-- Extract provided follows --
Even outside the headline metros, smaller suburban and exurban rings show steady traction. Williamson posts 1.44% in 2021–2022, 1.16% in 2022–2023, 1.40% in 2023–2024, and 2.05% in 2024–2025, signaling North Austin’s private-pay expansion. Montgomery reaches 1.35% in 2021–2022, 2.02% in 2023–2024, and 1.91% in 2024–2025, mirroring growth around The Woodlands. These counties may represent fewer agencies in absolute terms, but their higher-income demographics and predictable scheduling opportunities create compelling economics for well-run operators.
What Does This Mean for Operators?
What this data means for operators is straightforward: demand is rising and clustering. In 2024–2025, Harris (~19%), Dallas (~12%), and Fort Bend (~12%) are the most concentrated hot spots, followed by Tarrant (~9%) and Collin (~8%), with meaningful activity across Bexar, Hidalgo, and suburban rings like Williamson and Montgomery. New entrants can absolutely win—but they must align their playbooks to county-level realities.
Data-Driven Strategies To Win
Harris and Dallas (dense, high-volume metros): Speed-to-assessment and referrer-grade documentation are table stakes. Aim for sub-15-minute callback SLAs and same-day or next-day assessments; close the loop with concise outcome notes that make case managers look good.
Fort Bend and Collin (affluent suburban rings): Premium experience over price. Systematize caregiver matching, care plan clarity, and proactive family updates; use reviews and medically literate content to capture high-intent private-pay search.
Tarrant (DFW spillover): Win cost-effectively with local SEO—neighborhood-specific service pages, tuned Google Business Profiles, and fresh reviews that highlight responsiveness and fit.
South Texas hubs like Hidalgo, plus coastal/border markets (Cameron, Nueces, Webb): Bilingual intake, discharge planner relationships, and payer fluency (MA, Medicaid waivers) are decisive differentiators.
Operator Playbook: Turn County-Level Demand Into Throughput
Easy Intake: Use structured forms to capture diagnosis, schedule, budget window, and language preferences so assessments start with complete context. Ensure that this information is readily accessible to you and your team: nothing breaks client trust early like asking them the same question three times during intake. (Sound familiar? Check out Sage).
-- Extract provided concluded --
-- Information provided follows --
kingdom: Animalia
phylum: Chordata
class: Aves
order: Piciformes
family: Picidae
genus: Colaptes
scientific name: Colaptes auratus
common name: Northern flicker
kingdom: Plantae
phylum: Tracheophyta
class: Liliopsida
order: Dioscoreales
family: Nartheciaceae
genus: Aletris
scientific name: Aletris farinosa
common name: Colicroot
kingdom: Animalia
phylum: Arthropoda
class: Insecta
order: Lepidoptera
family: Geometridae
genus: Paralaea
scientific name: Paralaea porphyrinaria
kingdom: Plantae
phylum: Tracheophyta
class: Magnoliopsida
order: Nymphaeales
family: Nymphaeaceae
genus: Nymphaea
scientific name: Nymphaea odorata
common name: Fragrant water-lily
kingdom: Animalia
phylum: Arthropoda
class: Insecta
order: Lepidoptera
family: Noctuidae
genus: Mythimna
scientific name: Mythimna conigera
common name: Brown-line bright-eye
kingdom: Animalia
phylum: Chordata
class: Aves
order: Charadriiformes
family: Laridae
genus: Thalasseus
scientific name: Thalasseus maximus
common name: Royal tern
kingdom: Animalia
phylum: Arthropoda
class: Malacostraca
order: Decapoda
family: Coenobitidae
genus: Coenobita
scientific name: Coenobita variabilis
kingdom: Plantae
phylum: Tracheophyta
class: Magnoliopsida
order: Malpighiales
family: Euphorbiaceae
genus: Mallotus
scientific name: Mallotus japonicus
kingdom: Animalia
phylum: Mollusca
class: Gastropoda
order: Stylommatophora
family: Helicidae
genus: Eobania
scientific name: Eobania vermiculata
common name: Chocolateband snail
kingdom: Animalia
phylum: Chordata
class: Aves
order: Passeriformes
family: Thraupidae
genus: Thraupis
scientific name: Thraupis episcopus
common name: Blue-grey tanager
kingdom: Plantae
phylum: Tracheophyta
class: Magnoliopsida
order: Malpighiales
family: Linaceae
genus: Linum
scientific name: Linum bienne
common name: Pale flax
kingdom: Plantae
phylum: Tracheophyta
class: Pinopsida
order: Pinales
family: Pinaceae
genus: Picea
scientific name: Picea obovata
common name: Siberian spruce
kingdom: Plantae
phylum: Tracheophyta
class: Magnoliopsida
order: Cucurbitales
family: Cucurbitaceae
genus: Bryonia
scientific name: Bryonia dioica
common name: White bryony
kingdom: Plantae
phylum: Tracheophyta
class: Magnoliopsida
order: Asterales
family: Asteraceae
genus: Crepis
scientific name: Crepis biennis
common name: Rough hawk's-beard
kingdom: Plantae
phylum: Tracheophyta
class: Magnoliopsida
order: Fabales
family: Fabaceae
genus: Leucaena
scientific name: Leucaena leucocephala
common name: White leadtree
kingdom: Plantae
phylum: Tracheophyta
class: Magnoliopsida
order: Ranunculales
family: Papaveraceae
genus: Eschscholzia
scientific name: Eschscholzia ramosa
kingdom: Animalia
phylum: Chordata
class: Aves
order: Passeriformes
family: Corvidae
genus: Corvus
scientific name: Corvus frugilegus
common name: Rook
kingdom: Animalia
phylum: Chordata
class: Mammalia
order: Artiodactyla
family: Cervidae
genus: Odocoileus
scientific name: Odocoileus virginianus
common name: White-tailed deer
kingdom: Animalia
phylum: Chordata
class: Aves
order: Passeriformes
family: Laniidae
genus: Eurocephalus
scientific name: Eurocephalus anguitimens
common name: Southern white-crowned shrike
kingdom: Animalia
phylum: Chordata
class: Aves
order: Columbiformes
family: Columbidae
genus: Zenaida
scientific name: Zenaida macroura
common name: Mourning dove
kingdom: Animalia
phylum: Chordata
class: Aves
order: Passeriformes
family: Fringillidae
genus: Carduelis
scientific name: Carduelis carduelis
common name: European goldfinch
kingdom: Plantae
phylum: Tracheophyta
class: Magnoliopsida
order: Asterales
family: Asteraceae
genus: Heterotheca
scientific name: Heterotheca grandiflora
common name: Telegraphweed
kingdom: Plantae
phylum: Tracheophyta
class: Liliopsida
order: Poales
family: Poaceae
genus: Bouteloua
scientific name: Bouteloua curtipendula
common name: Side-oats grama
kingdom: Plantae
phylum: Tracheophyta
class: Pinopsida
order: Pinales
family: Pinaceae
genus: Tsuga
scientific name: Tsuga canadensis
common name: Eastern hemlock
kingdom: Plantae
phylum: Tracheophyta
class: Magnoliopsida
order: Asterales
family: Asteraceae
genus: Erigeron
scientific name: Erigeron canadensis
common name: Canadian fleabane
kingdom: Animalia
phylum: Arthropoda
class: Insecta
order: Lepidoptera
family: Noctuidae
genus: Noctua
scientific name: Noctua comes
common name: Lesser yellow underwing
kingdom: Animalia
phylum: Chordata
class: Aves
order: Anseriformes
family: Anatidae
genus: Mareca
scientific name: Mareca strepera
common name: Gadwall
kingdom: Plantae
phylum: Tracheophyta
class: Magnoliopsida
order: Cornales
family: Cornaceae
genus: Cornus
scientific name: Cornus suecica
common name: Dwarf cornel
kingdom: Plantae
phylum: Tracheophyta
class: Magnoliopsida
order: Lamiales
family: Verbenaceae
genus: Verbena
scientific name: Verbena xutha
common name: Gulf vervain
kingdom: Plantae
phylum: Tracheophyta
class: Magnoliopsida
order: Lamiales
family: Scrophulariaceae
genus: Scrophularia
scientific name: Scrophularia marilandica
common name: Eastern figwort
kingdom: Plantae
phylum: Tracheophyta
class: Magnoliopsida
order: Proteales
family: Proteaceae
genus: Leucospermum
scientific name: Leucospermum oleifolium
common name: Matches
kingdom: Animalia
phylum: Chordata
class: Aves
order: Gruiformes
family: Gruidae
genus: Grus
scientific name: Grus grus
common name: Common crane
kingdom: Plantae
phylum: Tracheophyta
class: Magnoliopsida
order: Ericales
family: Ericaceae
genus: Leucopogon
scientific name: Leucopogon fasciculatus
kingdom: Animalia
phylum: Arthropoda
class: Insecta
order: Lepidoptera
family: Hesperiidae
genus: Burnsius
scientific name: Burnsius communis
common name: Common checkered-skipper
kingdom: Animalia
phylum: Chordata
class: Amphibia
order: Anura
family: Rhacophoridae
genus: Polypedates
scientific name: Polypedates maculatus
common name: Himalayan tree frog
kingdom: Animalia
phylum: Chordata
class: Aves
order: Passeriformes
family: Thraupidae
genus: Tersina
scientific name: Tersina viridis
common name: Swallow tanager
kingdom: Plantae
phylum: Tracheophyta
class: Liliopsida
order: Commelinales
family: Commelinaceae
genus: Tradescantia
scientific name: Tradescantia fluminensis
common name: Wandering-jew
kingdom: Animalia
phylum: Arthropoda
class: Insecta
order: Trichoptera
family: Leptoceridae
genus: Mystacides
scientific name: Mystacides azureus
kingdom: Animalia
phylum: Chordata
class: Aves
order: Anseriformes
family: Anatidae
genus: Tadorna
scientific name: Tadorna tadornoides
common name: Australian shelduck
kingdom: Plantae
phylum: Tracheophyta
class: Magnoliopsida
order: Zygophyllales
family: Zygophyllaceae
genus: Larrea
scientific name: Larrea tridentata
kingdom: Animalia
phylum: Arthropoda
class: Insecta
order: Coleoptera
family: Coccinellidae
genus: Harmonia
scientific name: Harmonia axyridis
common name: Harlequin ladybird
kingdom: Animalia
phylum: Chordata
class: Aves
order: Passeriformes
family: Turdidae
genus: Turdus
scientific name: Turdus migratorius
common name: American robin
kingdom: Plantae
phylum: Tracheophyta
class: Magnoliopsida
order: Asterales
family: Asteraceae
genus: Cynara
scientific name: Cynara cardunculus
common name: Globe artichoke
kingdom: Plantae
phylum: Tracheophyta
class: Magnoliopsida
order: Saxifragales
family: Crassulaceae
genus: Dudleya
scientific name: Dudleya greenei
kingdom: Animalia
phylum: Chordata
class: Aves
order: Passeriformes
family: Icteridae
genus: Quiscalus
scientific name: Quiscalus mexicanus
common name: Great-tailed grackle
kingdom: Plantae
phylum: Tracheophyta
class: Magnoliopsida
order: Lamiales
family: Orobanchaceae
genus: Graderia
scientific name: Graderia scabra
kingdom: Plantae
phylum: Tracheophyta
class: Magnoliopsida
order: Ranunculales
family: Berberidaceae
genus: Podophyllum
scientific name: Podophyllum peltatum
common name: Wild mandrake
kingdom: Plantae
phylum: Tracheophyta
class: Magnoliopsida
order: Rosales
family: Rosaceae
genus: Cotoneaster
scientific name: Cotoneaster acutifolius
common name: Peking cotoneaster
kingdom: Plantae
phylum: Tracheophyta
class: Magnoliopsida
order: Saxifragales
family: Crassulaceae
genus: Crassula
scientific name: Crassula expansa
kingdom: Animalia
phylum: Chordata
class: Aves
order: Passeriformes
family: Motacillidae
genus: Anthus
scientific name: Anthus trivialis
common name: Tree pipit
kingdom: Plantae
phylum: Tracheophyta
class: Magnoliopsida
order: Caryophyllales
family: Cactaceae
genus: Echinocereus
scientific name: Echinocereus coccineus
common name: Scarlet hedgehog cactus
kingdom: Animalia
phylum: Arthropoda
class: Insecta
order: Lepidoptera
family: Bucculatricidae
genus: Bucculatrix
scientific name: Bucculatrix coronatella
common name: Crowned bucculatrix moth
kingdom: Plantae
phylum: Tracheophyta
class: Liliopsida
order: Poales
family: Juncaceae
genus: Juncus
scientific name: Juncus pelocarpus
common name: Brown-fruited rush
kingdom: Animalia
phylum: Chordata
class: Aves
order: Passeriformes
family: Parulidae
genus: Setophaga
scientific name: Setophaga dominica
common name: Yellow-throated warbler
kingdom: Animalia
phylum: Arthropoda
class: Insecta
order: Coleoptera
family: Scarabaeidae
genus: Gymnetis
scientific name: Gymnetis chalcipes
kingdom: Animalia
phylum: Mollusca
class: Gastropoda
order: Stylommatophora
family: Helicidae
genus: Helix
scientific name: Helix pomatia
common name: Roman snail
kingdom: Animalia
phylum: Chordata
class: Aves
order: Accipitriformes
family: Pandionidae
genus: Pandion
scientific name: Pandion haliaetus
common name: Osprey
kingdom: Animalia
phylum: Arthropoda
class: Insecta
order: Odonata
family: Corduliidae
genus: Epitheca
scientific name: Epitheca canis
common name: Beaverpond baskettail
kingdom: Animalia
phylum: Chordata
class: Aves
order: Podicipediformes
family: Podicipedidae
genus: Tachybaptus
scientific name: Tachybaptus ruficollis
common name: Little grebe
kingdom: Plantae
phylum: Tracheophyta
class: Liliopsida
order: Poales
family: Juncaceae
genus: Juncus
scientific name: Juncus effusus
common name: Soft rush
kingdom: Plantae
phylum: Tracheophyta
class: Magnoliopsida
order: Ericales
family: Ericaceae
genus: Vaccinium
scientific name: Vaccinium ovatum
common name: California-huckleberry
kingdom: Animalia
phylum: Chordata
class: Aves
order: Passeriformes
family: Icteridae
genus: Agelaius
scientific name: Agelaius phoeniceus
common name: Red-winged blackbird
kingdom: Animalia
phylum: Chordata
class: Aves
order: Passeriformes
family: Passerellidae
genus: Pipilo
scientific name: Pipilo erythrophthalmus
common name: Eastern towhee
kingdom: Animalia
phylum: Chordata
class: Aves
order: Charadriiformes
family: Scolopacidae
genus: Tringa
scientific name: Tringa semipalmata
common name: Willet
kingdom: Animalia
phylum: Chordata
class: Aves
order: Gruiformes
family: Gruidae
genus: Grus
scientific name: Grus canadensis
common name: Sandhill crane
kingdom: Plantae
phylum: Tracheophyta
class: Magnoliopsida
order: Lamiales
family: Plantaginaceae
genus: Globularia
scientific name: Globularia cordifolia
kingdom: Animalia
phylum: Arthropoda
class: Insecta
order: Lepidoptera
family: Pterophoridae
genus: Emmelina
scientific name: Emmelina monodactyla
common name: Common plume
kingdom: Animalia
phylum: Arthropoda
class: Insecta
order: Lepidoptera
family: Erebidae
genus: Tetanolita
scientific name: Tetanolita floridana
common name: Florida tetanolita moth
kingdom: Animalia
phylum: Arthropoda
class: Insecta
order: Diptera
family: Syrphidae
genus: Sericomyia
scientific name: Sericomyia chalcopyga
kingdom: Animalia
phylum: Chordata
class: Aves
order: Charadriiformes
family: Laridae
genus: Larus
-- Information provided concluded --
### Tasks and exercises
**1)** In the text on county-level demand for operators, what callback time should operators in Harris and Dallas aim for?
**2)** Check each statement against the text on county-level demand for operators and answer yes or no. Quote the words that decide each one.
(a) Montgomery reached 2.02% in 2021–2022.
(b) For Fort Bend and Collin, the text puts experience ahead of cost.
(c) Tarrant held about 9% in 2024–2025.
**3)** Extend the text on county-level demand for operators, starting after its last sentence.

### Solved tasks
**1)** A callback time under 15 minutes, stated as "sub-15-minute callback SLAs."

**2)**
(a) No: "Montgomery reaches 1.35% in 2021–2022"
(b) Yes: "Premium experience over price."
(c) Yes: "followed by Tarrant (~9%)"

**3)**
Referral Ops: Map discharging hospitals and senior living communities in your top counties; establish weekly outreach, monthly in-services, and quarterly outcome briefs that quantify response times, assessment throughput, caregiver reliability, and client satisfaction. See here for more on building a referral strategy.
Private-Pay Growth: Build county-specific pages—“Post-Surgery Home Care — Fort Bend,” “Dementia Care — Collin,” “Bilingual Home Care — Hidalgo”—and maintain review velocity that mentions speed, clarity, and caregiver fit.
Why Workflow Automation Matters In Concentrated Markets
As more agencies crowd into Harris, Dallas, Fort Bend, Tarrant, and Collin, the constraint shifts from lead availability to operational throughput. The silent killers of conversion—missed callbacks, incomplete notes, delayed scheduling, inconsistent family follow-ups—compound quickly in busy counties, giving your competitors a foot in the door. Automating call summaries, intake routing, pre-compiled assessment notes, and 24-hour visit recaps reduces leakage and raises inquiry-to-start conversion. In short, moving faster with fewer errors becomes your moat.
The Bottom line
Texas has added more home care agencies every year for six straight years, culminating in a huge 679 new agencies in 2024–2025. The growth is concentrated—Harris near 19–22% over recent years, Dallas around 10–12%, Fort Bend 11–13%, Tarrant 6–9%, and Collin 5–8%—with notable momentum in South Texas and suburban rings. New entrants that tune their operations to county-level expectations and invest in workflow automation will convert clustered demand into durable, profitable growth.